My turn now, and I had the advantage of having seen someone else’s attempt! During my takeoff roll, Seb simulated a tyre failure above V1, closely followed by an engine failure! I somewhat over-corrected, leading to Betty advising me of an excessive sideslip, and suggesting I apply opposite rudder. I did this, only for her then to warn me of excessive rudder in the direction of the failed engine, requiring another swift reversal of the controls! I finally got things under control (one of the differences with a heavy aircraft is the amount of inertia, meaning it is easy to get into an ever increasing serious of oscillations from stable flight) and got to the point where I could lower the nose and build up flying speed.

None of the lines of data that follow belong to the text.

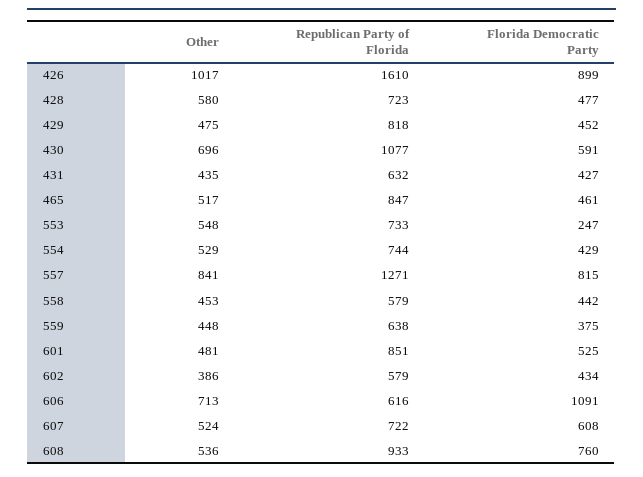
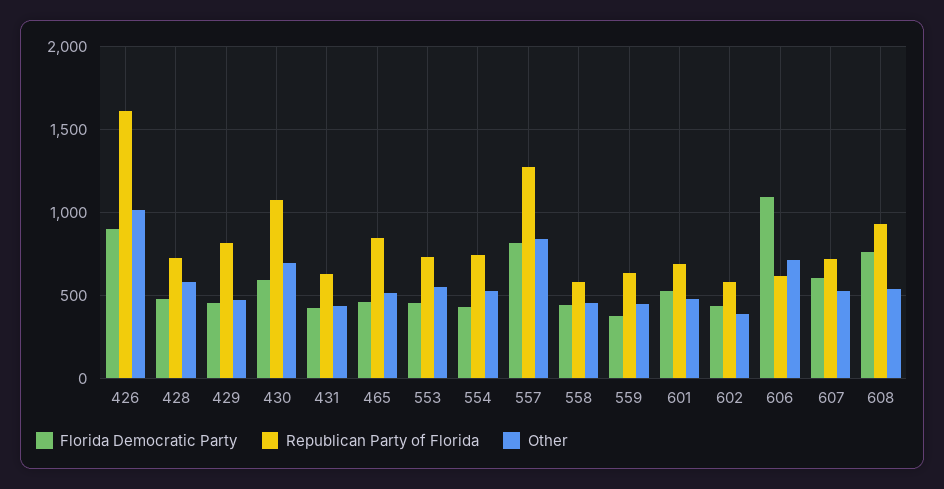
  {
    "Other": {
      "426": 1017,
      "428": 580,
      "429": 475,
      "430": 696,
      "431": 435,
      "465": 517,
      "553": 548,
      "554": 529,
      "557": 841,
      "558": 453,
      "559": 448,
      "601": 481,
      "602": 386,
      "606": 713,
      "607": 524,
      "608": 536
    },
    "Republican Party of Florida": {
      "426": 1610,
      "428": 723,
      "429": 818,
      "430": 1077,
      "431": 632,
      "465": 847,
      "553": 733,
      "554": 744,
      "557": 1271,
      "558": 579,
      "559": 638,
-     "601": 851,
+     "601": 700,
      "602": 579,
      "606": 616,
      "607": 722,
      "608": 933
    },
    "Florida Democratic Party": {
      "426": 899,
      "428": 477,
      "429": 452,
      "430": 591,
      "431": 427,
      "465": 461,
-     "553": 247,
+     "553": 450,
      "554": 429,
      "557": 815,
      "558": 442,
      "559": 375,
      "601": 525,
      "602": 434,
      "606": 1091,
      "607": 608,
      "608": 760
    }
  }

Mark grappling with a Number 1 engine failure

Mark grappling with a Number 1 engine failure

The remainder of the group took their turns, with the final pilot being treated to a whole gamut of failures, as Seb failed 1, 2, and then 3 engines. These failures were all handled well, but when Seb failed the fourth (and final!) engine all hydraulics were also lost, and there was little chance of a successful landing (despite Seb’s tongue in cheek suggestion of ‘flare’ as the aircraft descended towards the trees!).

Sadly, this brought our time in the simulator to an end, despite all of us agreeing that we would happily spend the entire night here. Both groups met up again in the kitchen for a last chat, where we all expressed our gratitude at being able to attend today. There is a chance that the format might be repeated soon, and if there is space available I’ll definitely try to attend again.